Possible Change in Control at Tribune

WILMINGTON, Del. (CN) - The New York Times reported that Tribune Co. CEO Randy Michaels is expected to resign today at the request of the board of directors. An unidentified person directly involved in the matter told the Times "the board had lost confidence in the ability of Mr. Michaels to lead the troubled company."

If accurate, Michaels would be the second top executive to leave the company in a matter of days.

On Friday, Chief Innovation Officer Lee Abrams resigned after sending a memo to employees with a link to a sexually offensive website, a video newscast parody titled "Sluts."

In a devastating story last week, the Times described Tribune's new management as promoting a frat-boy culture that sought to shake up the traditionally conservative Tribune, owner of The Chicago Tribune, Los Angeles Times and other major dailies and TV stations.

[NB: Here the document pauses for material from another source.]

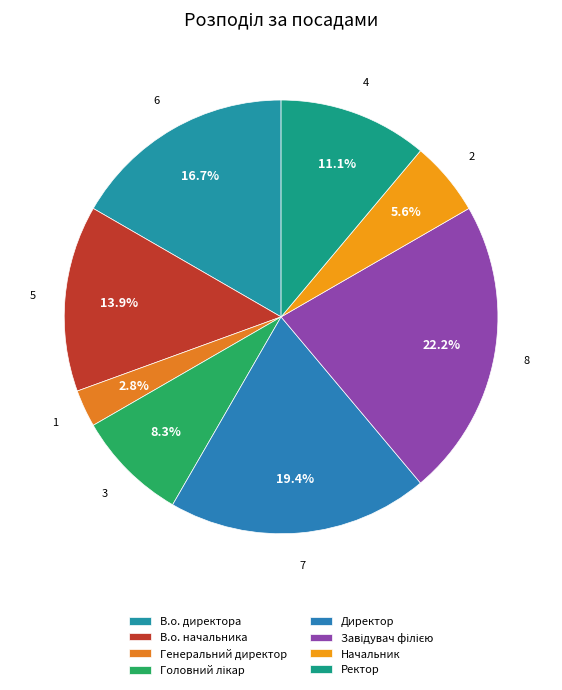

How many slices are in this pie chart?

8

Sam Zell bought the company in 2007 in a leveraged buyout that saddled the company with enormous debt; in less than a year Tribune filed for Chapter 11 bankruptcy protection.

Zell hired Michaels, a former radio shock jock, to head the company in December 2009. Both Michaels and Abrams were radio execs with long ties to Zell, back to the 1990s, when Zell helped Michaels buy up several radio stations.

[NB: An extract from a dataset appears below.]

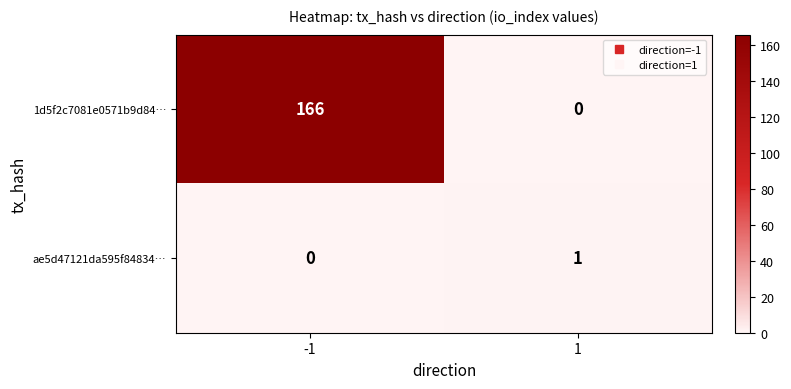

The ae5d47121da595f84834… series shows 0 at -1. True or false?

True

The corporate culture of radio was ushered in at the Tribune not only to shake up the conservative atmosphere but, according to the Times' profile, "to breathe innovation and reinvention into the conservative company."

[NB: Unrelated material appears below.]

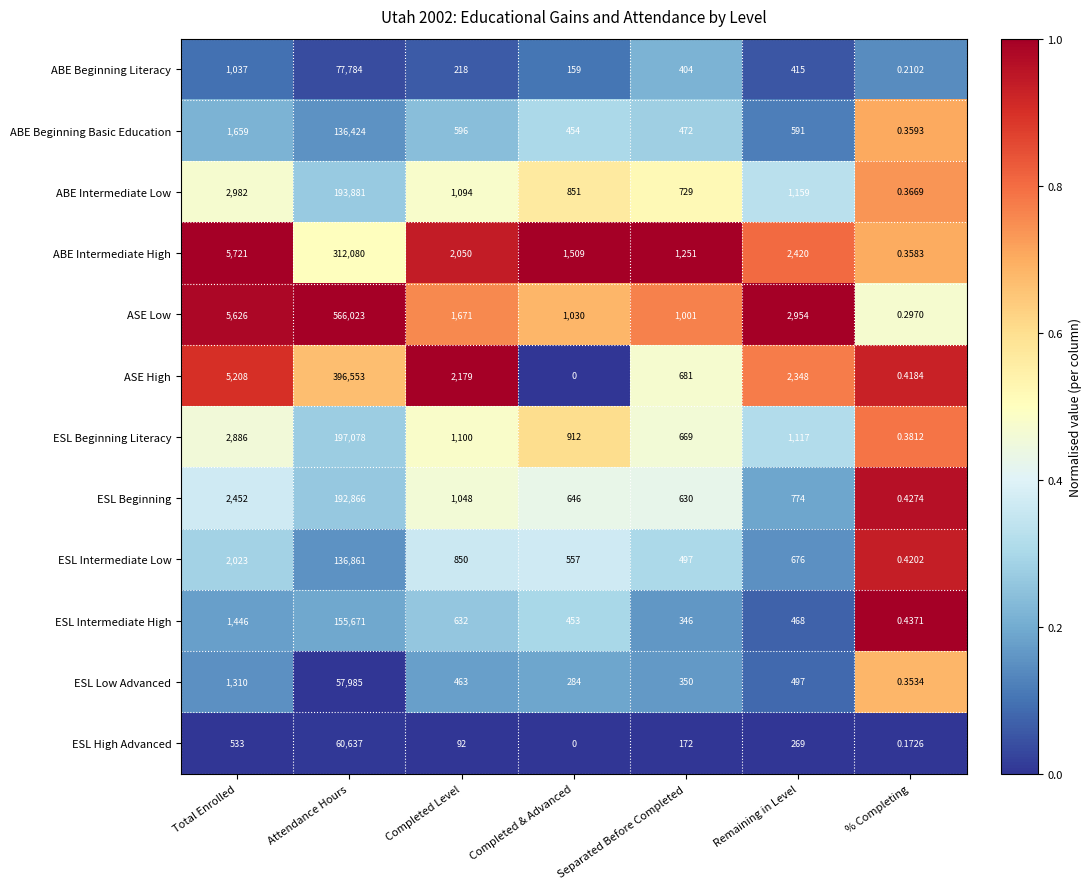

Which series has the widest spread of values?

ASE Low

Frank Wood, a member of the Tribune board, was quoted as saying, "Randy is a tremendous motivator, very charismatic, but he is very nontraditional," and "he has the kind of approach that motivates many people and offends others, but we think he's done a great job."

But after nearly 2 years of bankruptcy proceedings and employee morale described as low, it appears the board is ready to change leadership, in anticipation of new ownership at the hands of Tribune's creditors.

Last Wednesday, U.S. Bankruptcy Judge Kevin Carey gave Tribune and its new allies a one-week extension to file a reorganization plan.

Through mediation, Tribune secured the backing of OakTree Capital Management, JPMorgan Chase, Committee of Unsecured Creditors and Angelo, Gordon & Co., all of whom will be on board with the new plan.

Also at the Wednesday telephone conference, Judge Carey gave the dissenting creditors one week after the Oct. 22 deadline to file competing plans.

Hearings on the plans are set for mid-November. A mandatory disclosure statement hearing was set for Nov. 29, and that will put the plans up to vote.

December will mark the 2-year deadline for Tribune to exit bankruptcy proceedings.